Abaissement de notre opinion à l'égard de l'immobilier américain, qui devient négative. L'environnement de taux et de rendements durablement élevés est préjudiciable au secteur. Nous avons dernièrement constaté une forte hausse des rendements des bons du Trésor à 10 ans et à 30 ans, ce qui, à son tour, fera grimper les coûts des emprunts. Les sociétés immobilières pourraient être à la traîne de l'ensemble du marché dans les semaines et les mois à venir.
Abaissement de notre opinion à l’égard des services aux collectivités américains à neutre. Au sein des services aux collectivités, plusieurs entreprises sont exposées aux énergies renouvelables, qui ne sont pas une priorité pour le président élu. Des taux durablement élevés seraient également défavorables pour le secteur. Néanmoins, nous maintenons une position neutre car il subsiste des éléments positifs : l'augmentation de la demande d'électricité provenant des nouveaux centres de données qui n'ont pas encore été installés, et de l'essor des véhicules électriques. La demande d'électricité suit une tendance structurelle à la hausse. La sélection des titres sera déterminante à l’avenir.
Marché obligataire
Les rendements des bons du Trésor américain ont fortement augmenté ces dernières semaines, entraînant dans leur sillage d’autres pays. Deux facteurs clés sous-tendent ce phénomène : les attentes liées à des politiques budgétaires plus expansives sous Trump, et un ralentissement de l'assouplissement de la part de la Réserve fédérale en réponse à la persistance de l'inflation.
Dans ce contexte, nous avons également ajusté notre stratégie obligataire.
Tout d'abord, nous avons liquidé notre exposition aux obligations américaines à haut rendement (HY) au profit de prêts. Les spreads du haut rendement américain ont récemment atteint leurs niveaux les plus étroits depuis la grande crise financière et nous avons donc profité de l'occasion pour cristalliser des gains (en grande partie sur des « anges déchus ») et nous tourner vers les prêts. Ces instruments à taux variable offrent un portage élevé sans duration, tandis que la vigueur économique actuelle atténue le risque de défaut.
Parmi les mandats défensifs, nous avons transféré 3 % de l'exposition souveraine vers le segment investment grade (IG).
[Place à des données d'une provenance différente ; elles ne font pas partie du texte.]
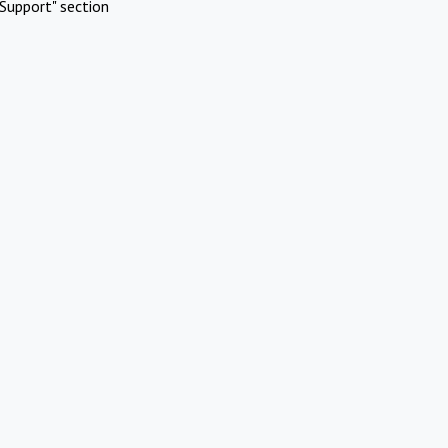
Support" section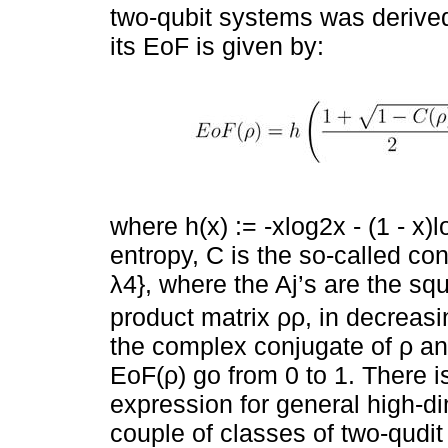
two-qubit systems was derived
its EoF is given by:
where h(x) := -xlog2x - (1 - x)l
entropy, C is the so-called con
λ4}, where the Aj’s are the sq
product matrix ρρ, in decreasi
the complex conjugate of ρ and
EoF(ρ) go from 0 to 1. There 
expression for general high-d
couple of classes of two-qudit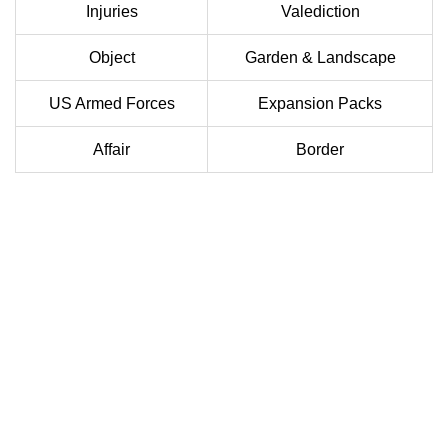
Injuries
Valediction
Object
Garden & Landscape
US Armed Forces
Expansion Packs
Affair
Border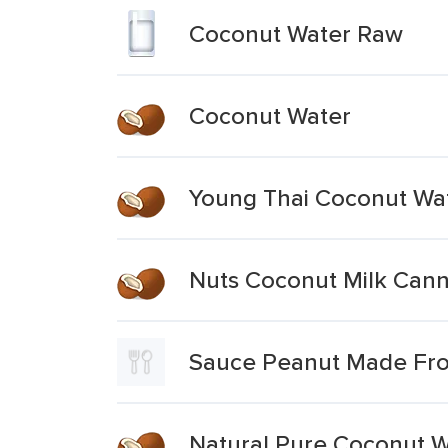
Coconut Water Raw
Coconut Water
Young Thai Coconut Wa
Nuts Coconut Milk Can
Sauce Peanut Made Fr
Natural Pure Coconut W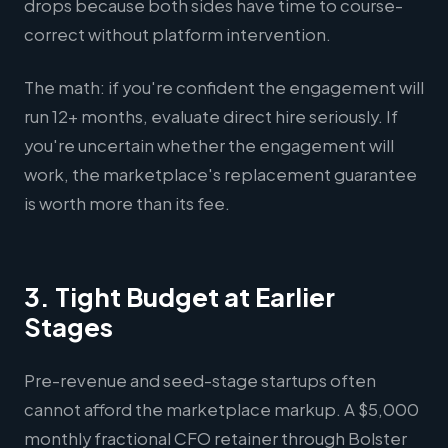
drops because both sides have time to course-
correct without platform intervention.
The math: if you're confident the engagement will
run 12+ months, evaluate direct hire seriously. If
you're uncertain whether the engagement will
work, the marketplace's replacement guarantee
is worth more than its fee.
3. Tight Budget at Earlier
Stages
Pre-revenue and seed-stage startups often
cannot afford the marketplace markup. A $5,000
monthly fractional CFO retainer through Bolster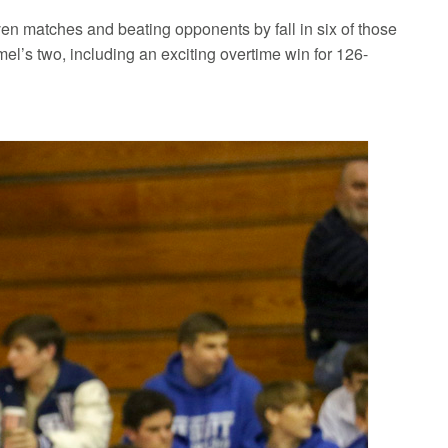
ven matches and beating opponents by fall in six of those
el’s two, including an exciting overtime win for 126-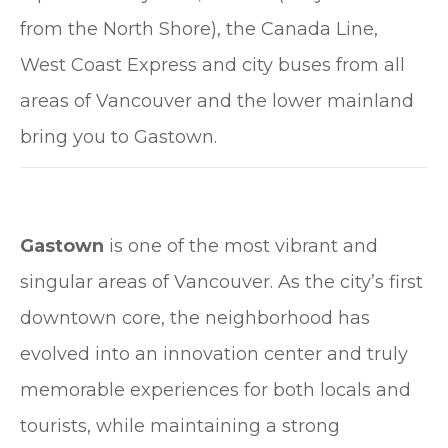
from the North Shore), the Canada Line,
West Coast Express and city buses from all
areas of Vancouver and the lower mainland
bring you to Gastown.
Gastown
is one of the most vibrant and
singular areas of Vancouver. As the city’s first
downtown core, the neighborhood has
evolved into an innovation center and truly
memorable experiences for both locals and
tourists, while maintaining a strong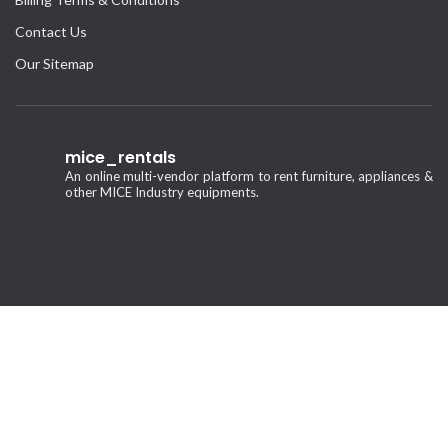
Contact Us
Our Sitemap
mice_rentals
An online multi-vendor platform to rent furniture, appliances &
other MICE Industry equipments.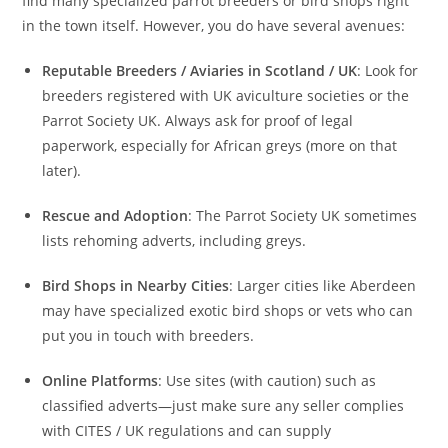
find many specialized parrot breeders or bird shops right
in the town itself. However, you do have several avenues:
Reputable Breeders / Aviaries in Scotland / UK
: Look for
breeders registered with UK aviculture societies or the
Parrot Society UK. Always ask for proof of legal
paperwork, especially for African greys (more on that
later).
Rescue and Adoption
: The Parrot Society UK sometimes
lists rehoming adverts, including greys.
Bird Shops in Nearby Cities
: Larger cities like Aberdeen
may have specialized exotic bird shops or vets who can
put you in touch with breeders.
Online Platforms
: Use sites (with caution) such as
classified adverts—just make sure any seller complies
with CITES / UK regulations and can supply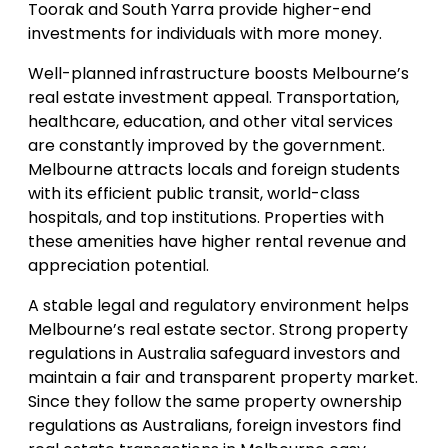
Toorak and South Yarra provide higher-end
investments for individuals with more money.
Well-planned infrastructure boosts Melbourne’s
real estate investment appeal. Transportation,
healthcare, education, and other vital services
are constantly improved by the government.
Melbourne attracts locals and foreign students
with its efficient public transit, world-class
hospitals, and top institutions. Properties with
these amenities have higher rental revenue and
appreciation potential.
A stable legal and regulatory environment helps
Melbourne’s real estate sector. Strong property
regulations in Australia safeguard investors and
maintain a fair and transparent property market.
Since they follow the same property ownership
regulations as Australians, foreign investors find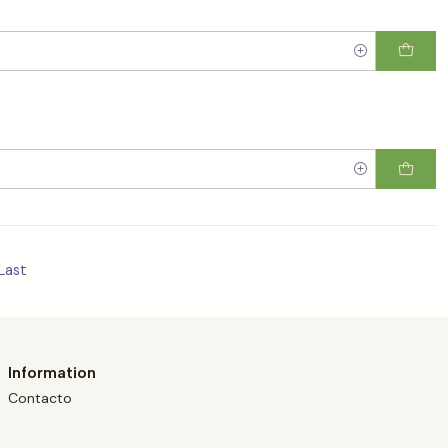
Last
Information
Contacto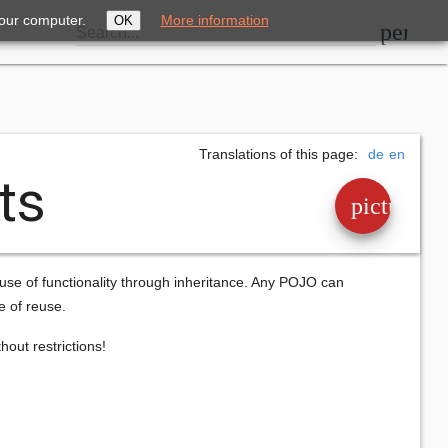
your computer.
More information
OK
perm_i
Search...
Translations of this page:
de
en
ts
picture_a
euse of functionality through inheritance. Any POJO can
e of reuse.
out restrictions!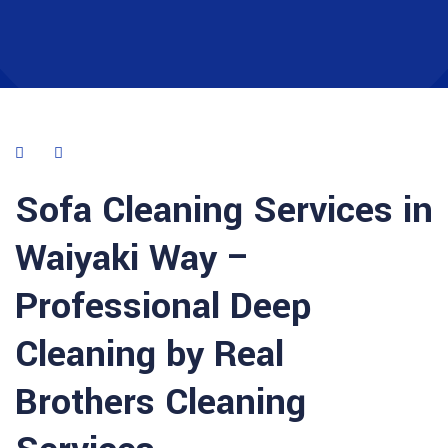
Sofa Cleaning Services in
Waiyaki Way –
Professional Deep
Cleaning by Real
Brothers Cleaning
Les obligations IG présentent une duration limitée et constituent un coussin de protection plus épais contre la hausse des rendements, tandis que le portage offert reste attrayant.
Au sein des profils de risques faibles et intermédiaires, nous avons transféré 1 % de notre exposition au segment IG vers le segment HY, toujours pour réduire l'exposition à la duration, ainsi que pour augmenter le potentiel de génération de revenus.
Conclusion
Alors que le soufflé continue de monter à Wall Street, les actions n'ont pas encore totalement intégré la décote liée à l'incertitude entourant D. Trump. C'est pourquoi nous avons ajouté une protection contre le risque baissier, au cas où le marché commencerait à s'inquiéter des bruits politiques ou des valorisations. La leçon à tirer du précédent mandat de Trump dans le bureau ovale est que les investisseurs doivent rester humbles et prudents dans l'interprétation de ses messages. Les facteurs à première vue positifs pour les marchés pourraient avoir des effets secondaires et des conséquences inattendues à plus long terme.